## Task
Reproduce the material below, substituting "processed" for every occurrence of "developed" and leaving everything else unchanged.

## Exercise data
━━━━━━━━━━━━━━━━━━━━━━━━━━━━━━

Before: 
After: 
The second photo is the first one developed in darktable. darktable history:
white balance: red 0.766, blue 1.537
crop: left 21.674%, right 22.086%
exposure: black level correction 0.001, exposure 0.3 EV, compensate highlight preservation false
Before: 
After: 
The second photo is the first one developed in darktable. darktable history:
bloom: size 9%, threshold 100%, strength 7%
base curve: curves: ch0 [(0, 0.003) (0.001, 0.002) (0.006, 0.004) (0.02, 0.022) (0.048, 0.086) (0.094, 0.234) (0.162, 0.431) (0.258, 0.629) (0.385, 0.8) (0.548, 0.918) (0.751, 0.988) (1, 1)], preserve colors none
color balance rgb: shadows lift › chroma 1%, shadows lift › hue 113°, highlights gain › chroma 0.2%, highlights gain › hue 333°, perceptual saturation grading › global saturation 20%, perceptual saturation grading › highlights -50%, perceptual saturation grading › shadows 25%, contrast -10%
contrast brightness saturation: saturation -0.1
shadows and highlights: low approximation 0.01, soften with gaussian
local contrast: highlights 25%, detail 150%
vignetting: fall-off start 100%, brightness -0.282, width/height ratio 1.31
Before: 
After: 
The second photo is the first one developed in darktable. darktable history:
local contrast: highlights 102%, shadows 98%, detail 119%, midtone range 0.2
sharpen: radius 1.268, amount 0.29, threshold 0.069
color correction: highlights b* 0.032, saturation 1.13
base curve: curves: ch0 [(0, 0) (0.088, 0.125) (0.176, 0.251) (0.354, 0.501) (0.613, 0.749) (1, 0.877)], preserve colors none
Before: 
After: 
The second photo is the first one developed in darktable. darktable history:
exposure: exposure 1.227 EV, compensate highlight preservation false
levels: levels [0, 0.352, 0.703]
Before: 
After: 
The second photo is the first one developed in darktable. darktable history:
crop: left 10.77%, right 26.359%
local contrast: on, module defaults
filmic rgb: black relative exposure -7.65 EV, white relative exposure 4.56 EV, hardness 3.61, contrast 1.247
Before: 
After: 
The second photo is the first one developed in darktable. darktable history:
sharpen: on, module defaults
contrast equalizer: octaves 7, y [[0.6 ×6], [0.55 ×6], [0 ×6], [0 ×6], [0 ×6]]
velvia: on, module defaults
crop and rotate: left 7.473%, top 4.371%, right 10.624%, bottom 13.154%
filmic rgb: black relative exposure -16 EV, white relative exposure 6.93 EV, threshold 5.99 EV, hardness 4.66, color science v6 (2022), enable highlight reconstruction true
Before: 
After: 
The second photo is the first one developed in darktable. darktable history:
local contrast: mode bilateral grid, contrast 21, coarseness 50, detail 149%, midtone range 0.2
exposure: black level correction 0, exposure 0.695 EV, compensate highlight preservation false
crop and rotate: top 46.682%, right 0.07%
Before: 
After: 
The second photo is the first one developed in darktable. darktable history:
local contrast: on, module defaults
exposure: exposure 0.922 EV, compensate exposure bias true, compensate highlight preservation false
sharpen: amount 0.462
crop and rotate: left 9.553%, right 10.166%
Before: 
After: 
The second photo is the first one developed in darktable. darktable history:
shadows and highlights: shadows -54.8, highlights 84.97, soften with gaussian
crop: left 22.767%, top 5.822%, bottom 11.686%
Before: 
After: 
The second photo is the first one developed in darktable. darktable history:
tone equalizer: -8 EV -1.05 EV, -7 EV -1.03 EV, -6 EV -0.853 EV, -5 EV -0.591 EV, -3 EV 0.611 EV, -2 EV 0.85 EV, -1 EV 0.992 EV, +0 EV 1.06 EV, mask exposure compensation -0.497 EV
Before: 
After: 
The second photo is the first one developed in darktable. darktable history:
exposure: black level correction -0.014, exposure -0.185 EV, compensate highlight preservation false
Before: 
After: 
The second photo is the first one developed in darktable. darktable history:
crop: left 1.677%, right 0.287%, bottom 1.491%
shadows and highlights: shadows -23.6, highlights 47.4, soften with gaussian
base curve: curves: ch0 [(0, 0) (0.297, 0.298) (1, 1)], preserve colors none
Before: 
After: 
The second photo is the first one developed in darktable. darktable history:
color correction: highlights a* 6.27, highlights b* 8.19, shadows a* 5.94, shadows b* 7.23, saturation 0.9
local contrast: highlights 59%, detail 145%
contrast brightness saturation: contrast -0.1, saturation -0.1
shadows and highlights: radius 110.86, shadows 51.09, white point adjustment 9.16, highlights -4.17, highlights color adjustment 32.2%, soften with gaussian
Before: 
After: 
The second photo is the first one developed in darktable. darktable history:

━━━━━━━━━━━━━━━━━━━━━━━━━━━━━━

## Final answer
Before: 
After: 
The second photo is the first one processed in darktable. darktable history:
white balance: red 0.766, blue 1.537
crop: left 21.674%, right 22.086%
exposure: black level correction 0.001, exposure 0.3 EV, compensate highlight preservation false
Before: 
After: 
The second photo is the first one processed in darktable. darktable history:
bloom: size 9%, threshold 100%, strength 7%
base curve: curves: ch0 [(0, 0.003) (0.001, 0.002) (0.006, 0.004) (0.02, 0.022) (0.048, 0.086) (0.094, 0.234) (0.162, 0.431) (0.258, 0.629) (0.385, 0.8) (0.548, 0.918) (0.751, 0.988) (1, 1)], preserve colors none
color balance rgb: shadows lift › chroma 1%, shadows lift › hue 113°, highlights gain › chroma 0.2%, highlights gain › hue 333°, perceptual saturation grading › global saturation 20%, perceptual saturation grading › highlights -50%, perceptual saturation grading › shadows 25%, contrast -10%
contrast brightness saturation: saturation -0.1
shadows and highlights: low approximation 0.01, soften with gaussian
local contrast: highlights 25%, detail 150%
vignetting: fall-off start 100%, brightness -0.282, width/height ratio 1.31
Before: 
After: 
The second photo is the first one processed in darktable. darktable history:
local contrast: highlights 102%, shadows 98%, detail 119%, midtone range 0.2
sharpen: radius 1.268, amount 0.29, threshold 0.069
color correction: highlights b* 0.032, saturation 1.13
base curve: curves: ch0 [(0, 0) (0.088, 0.125) (0.176, 0.251) (0.354, 0.501) (0.613, 0.749) (1, 0.877)], preserve colors none
Before: 
After: 
The second photo is the first one processed in darktable. darktable history:
exposure: exposure 1.227 EV, compensate highlight preservation false
levels: levels [0, 0.352, 0.703]
Before: 
After: 
The second photo is the first one processed in darktable. darktable history:
crop: left 10.77%, right 26.359%
local contrast: on, module defaults
filmic rgb: black relative exposure -7.65 EV, white relative exposure 4.56 EV, hardness 3.61, contrast 1.247
Before: 
After: 
The second photo is the first one processed in darktable. darktable history:
sharpen: on, module defaults
contrast equalizer: octaves 7, y [[0.6 ×6], [0.55 ×6], [0 ×6], [0 ×6], [0 ×6]]
velvia: on, module defaults
crop and rotate: left 7.473%, top 4.371%, right 10.624%, bottom 13.154%
filmic rgb: black relative exposure -16 EV, white relative exposure 6.93 EV, threshold 5.99 EV, hardness 4.66, color science v6 (2022), enable highlight reconstruction true
Before: 
After: 
The second photo is the first one processed in darktable. darktable history:
local contrast: mode bilateral grid, contrast 21, coarseness 50, detail 149%, midtone range 0.2
exposure: black level correction 0, exposure 0.695 EV, compensate highlight preservation false
crop and rotate: top 46.682%, right 0.07%
Before: 
After: 
The second photo is the first one processed in darktable. darktable history:
local contrast: on, module defaults
exposure: exposure 0.922 EV, compensate exposure bias true, compensate highlight preservation false
sharpen: amount 0.462
crop and rotate: left 9.553%, right 10.166%
Before: 
After: 
The second photo is the first one processed in darktable. darktable history:
shadows and highlights: shadows -54.8, highlights 84.97, soften with gaussian
crop: left 22.767%, top 5.822%, bottom 11.686%
Before: 
After: 
The second photo is the first one processed in darktable. darktable history:
tone equalizer: -8 EV -1.05 EV, -7 EV -1.03 EV, -6 EV -0.853 EV, -5 EV -0.591 EV, -3 EV 0.611 EV, -2 EV 0.85 EV, -1 EV 0.992 EV, +0 EV 1.06 EV, mask exposure compensation -0.497 EV
Before: 
After: 
The second photo is the first one processed in darktable. darktable history:
exposure: black level correction -0.014, exposure -0.185 EV, compensate highlight preservation false
Before: 
After: 
The second photo is the first one processed in darktable. darktable history:
crop: left 1.677%, right 0.287%, bottom 1.491%
shadows and highlights: shadows -23.6, highlights 47.4, soften with gaussian
base curve: curves: ch0 [(0, 0) (0.297, 0.298) (1, 1)], preserve colors none
Before: 
After: 
The second photo is the first one processed in darktable. darktable history:
color correction: highlights a* 6.27, highlights b* 8.19, shadows a* 5.94, shadows b* 7.23, saturation 0.9
local contrast: highlights 59%, detail 145%
contrast brightness saturation: contrast -0.1, saturation -0.1
shadows and highlights: radius 110.86, shadows 51.09, white point adjustment 9.16, highlights -4.17, highlights color adjustment 32.2%, soften with gaussian
Before: 
After: 
The second photo is the first one processed in darktable. darktable history:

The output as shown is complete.